Equipment News
ZPMC has delivered new gantry equipment to Chile’s two leading container terminals. San Antonio Terminal International (STI) has taken delivery of two post-panamax ship-to-shore gantry cranes taking its total to six, while Terminal Pacifico Sur Valparaiso received its fifth gantry.
When fully commissioned they will add 250,000teu a year in capacity to the SSA/Saam-operated STI and another 150,000teu a year to the Ultramar-owned facility in Valparaiso.
The deliveries come at a time of shrinking volumes in Chilean ports.
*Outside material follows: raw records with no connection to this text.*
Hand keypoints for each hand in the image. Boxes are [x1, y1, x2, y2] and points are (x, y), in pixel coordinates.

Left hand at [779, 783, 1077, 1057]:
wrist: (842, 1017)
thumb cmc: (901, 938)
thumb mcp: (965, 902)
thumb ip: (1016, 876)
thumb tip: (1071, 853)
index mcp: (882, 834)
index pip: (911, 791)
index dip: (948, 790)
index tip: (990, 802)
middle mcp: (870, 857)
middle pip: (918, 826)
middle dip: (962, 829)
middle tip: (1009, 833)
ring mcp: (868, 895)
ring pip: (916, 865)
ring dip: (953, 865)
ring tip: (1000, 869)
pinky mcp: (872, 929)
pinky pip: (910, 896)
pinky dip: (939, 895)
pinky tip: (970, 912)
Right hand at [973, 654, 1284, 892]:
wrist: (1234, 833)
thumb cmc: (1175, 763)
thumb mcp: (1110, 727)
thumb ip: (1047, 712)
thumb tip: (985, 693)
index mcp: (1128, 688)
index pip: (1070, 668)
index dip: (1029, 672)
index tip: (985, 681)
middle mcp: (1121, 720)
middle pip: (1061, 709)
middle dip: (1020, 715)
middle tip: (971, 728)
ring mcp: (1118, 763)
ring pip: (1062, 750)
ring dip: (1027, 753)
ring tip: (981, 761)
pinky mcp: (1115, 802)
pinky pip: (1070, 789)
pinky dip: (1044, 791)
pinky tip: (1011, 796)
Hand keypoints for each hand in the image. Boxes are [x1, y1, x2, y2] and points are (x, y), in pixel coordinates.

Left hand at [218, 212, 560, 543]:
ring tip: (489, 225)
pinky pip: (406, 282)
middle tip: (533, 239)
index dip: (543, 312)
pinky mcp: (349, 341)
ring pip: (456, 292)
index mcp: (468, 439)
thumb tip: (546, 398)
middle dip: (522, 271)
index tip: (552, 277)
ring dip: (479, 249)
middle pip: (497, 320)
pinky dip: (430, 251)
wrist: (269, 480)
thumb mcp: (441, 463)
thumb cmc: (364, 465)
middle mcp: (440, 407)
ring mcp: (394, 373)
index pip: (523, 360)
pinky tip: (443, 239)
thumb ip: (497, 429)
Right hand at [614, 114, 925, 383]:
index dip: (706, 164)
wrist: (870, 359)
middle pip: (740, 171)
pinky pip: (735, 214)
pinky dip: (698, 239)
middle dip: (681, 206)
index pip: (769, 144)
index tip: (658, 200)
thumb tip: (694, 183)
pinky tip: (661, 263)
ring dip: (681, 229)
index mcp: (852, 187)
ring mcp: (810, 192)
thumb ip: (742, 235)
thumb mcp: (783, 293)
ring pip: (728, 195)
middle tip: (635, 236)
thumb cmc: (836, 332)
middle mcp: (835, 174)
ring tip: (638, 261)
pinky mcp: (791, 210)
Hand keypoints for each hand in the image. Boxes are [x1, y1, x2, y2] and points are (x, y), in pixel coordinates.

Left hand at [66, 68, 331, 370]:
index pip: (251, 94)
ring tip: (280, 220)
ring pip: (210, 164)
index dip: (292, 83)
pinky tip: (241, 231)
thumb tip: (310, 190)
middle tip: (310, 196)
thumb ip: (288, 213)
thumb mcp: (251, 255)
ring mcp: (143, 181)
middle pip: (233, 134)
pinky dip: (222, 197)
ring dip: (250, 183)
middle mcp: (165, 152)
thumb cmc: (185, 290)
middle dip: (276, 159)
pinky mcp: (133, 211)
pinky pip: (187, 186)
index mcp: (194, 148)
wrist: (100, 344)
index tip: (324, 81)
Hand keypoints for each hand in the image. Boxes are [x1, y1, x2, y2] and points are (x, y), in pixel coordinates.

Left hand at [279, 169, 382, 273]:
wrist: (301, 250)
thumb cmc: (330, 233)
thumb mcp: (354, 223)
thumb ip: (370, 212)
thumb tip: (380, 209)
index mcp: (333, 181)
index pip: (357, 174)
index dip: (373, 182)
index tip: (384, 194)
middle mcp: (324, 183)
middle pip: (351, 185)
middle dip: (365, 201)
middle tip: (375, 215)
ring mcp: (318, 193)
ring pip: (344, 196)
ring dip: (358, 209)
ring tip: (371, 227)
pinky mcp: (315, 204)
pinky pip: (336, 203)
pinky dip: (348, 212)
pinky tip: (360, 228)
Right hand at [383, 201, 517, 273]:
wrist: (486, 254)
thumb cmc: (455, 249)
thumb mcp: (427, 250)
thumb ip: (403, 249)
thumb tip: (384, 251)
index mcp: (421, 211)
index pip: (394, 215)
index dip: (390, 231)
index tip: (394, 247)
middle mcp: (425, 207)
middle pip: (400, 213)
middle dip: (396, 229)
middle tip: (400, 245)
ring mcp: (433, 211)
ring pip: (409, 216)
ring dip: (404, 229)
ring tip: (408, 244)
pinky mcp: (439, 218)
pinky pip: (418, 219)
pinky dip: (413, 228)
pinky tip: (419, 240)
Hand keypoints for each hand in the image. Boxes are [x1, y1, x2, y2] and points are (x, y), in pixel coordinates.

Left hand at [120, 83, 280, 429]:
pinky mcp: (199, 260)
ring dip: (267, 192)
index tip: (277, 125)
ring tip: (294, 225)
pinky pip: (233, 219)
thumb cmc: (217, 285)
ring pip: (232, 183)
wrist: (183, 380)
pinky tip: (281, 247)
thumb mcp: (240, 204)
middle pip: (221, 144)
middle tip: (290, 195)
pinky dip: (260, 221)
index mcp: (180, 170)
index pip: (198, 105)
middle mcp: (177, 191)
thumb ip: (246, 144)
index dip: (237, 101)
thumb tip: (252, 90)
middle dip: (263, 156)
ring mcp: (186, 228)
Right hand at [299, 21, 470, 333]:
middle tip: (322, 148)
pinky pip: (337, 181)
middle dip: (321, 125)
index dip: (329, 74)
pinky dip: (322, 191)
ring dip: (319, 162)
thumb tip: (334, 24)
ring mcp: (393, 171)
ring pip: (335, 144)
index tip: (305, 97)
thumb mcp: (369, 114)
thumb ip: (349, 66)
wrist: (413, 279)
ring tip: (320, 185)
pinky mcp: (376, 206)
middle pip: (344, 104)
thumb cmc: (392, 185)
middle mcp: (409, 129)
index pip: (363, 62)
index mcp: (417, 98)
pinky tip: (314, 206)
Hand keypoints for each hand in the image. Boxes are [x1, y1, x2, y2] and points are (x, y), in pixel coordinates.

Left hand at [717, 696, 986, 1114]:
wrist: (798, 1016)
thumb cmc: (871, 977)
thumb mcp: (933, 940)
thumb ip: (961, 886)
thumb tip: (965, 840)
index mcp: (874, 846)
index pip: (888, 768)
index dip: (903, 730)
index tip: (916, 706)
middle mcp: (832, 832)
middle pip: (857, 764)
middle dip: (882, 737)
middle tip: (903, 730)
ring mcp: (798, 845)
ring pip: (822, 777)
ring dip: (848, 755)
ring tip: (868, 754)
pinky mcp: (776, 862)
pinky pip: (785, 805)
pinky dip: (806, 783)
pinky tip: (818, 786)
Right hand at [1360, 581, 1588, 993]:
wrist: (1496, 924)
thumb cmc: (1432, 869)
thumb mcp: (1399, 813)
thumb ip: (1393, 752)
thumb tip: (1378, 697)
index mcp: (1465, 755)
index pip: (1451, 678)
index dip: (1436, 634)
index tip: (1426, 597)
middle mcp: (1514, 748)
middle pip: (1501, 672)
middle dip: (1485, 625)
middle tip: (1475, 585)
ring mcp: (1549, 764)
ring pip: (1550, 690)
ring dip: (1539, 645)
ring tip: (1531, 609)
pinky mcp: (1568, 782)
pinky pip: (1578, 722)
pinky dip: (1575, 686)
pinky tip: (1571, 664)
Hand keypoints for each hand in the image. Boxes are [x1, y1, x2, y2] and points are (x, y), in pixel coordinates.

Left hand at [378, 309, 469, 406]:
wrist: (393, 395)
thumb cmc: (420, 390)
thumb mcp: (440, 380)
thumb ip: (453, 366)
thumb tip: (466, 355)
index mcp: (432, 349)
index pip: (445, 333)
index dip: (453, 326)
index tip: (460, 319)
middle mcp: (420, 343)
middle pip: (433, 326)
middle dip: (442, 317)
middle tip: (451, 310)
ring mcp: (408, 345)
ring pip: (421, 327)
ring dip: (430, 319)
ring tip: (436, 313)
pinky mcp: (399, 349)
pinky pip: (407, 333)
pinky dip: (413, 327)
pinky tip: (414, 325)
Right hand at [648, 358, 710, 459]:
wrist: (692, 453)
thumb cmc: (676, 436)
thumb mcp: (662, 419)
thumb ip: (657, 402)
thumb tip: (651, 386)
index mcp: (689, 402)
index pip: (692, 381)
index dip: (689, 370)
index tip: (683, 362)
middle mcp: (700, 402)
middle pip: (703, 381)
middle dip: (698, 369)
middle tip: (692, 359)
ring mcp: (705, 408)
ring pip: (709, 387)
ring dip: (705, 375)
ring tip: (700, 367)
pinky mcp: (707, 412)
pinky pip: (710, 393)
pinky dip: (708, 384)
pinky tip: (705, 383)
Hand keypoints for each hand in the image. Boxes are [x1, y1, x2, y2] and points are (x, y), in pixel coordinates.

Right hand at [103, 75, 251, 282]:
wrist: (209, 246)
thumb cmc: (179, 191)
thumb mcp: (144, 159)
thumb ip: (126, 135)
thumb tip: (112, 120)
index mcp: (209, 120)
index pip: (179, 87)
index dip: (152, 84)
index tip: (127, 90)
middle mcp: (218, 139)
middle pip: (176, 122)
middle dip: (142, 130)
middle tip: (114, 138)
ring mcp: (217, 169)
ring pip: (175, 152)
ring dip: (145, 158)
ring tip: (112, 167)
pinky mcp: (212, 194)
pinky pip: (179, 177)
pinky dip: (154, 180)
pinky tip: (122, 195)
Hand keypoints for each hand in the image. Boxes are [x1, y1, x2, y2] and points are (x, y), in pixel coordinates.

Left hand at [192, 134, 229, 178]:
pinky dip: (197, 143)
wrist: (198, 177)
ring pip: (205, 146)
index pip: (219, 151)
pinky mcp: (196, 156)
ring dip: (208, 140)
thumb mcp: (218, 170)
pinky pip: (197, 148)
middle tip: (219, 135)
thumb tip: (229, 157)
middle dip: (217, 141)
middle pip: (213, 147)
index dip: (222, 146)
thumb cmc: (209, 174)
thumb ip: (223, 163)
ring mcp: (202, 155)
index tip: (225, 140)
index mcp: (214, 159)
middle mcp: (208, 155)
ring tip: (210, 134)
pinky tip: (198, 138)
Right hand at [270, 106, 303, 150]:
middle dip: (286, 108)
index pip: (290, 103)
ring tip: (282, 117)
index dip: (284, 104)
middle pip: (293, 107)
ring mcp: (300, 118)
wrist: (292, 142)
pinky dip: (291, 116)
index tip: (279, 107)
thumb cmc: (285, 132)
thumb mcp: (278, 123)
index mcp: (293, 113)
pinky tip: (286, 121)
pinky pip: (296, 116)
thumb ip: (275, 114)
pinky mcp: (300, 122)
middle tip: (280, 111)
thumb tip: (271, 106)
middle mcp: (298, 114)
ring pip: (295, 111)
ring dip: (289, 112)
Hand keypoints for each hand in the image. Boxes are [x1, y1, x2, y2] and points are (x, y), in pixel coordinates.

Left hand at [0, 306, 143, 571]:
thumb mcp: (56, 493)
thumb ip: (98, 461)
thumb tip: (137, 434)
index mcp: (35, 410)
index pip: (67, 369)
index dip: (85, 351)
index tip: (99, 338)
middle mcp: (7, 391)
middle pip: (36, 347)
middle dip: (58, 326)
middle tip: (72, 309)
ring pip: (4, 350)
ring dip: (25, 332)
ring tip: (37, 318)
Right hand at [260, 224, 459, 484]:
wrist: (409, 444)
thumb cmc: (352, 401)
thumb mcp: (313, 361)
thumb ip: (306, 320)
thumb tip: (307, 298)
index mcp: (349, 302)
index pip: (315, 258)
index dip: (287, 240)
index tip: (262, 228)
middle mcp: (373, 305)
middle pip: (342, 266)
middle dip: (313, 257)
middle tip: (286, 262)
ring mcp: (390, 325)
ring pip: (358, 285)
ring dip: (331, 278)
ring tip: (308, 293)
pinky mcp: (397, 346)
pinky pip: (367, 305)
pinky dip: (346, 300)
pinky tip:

Volumes in Chile have dropped by around 25% in 2009, according to Alvaro Brunet, CEO of Ultramar’s port investment arm, Neltume.
Alberto Borquez, general manager of STI, said utilisation in the terminal had reached levels of as little as 24% raising serious questions about plans by the Chilean government to forge ahead with two new concessions at the port.
STI is fighting a fierce rearguard action against plans to introduce intra-port two new privately run terminals in San Antonio and Valparaiso.
It is lobbying for an alternative approach that would maintain competition between existing operators in the country’s main ports, which, according to STI-funded research, would involve lower development costs.
Government plans to develop two new terminals in Valparaiso and San Antonio would cost US$413m in combined infrastructure costs (excluding equipment) to create 5.7m teu of capacity by 2017, while the cost of expanding existing terminals in each port would cost $87m less and would facilitate a combined capacity of 5.9m teu by 2017.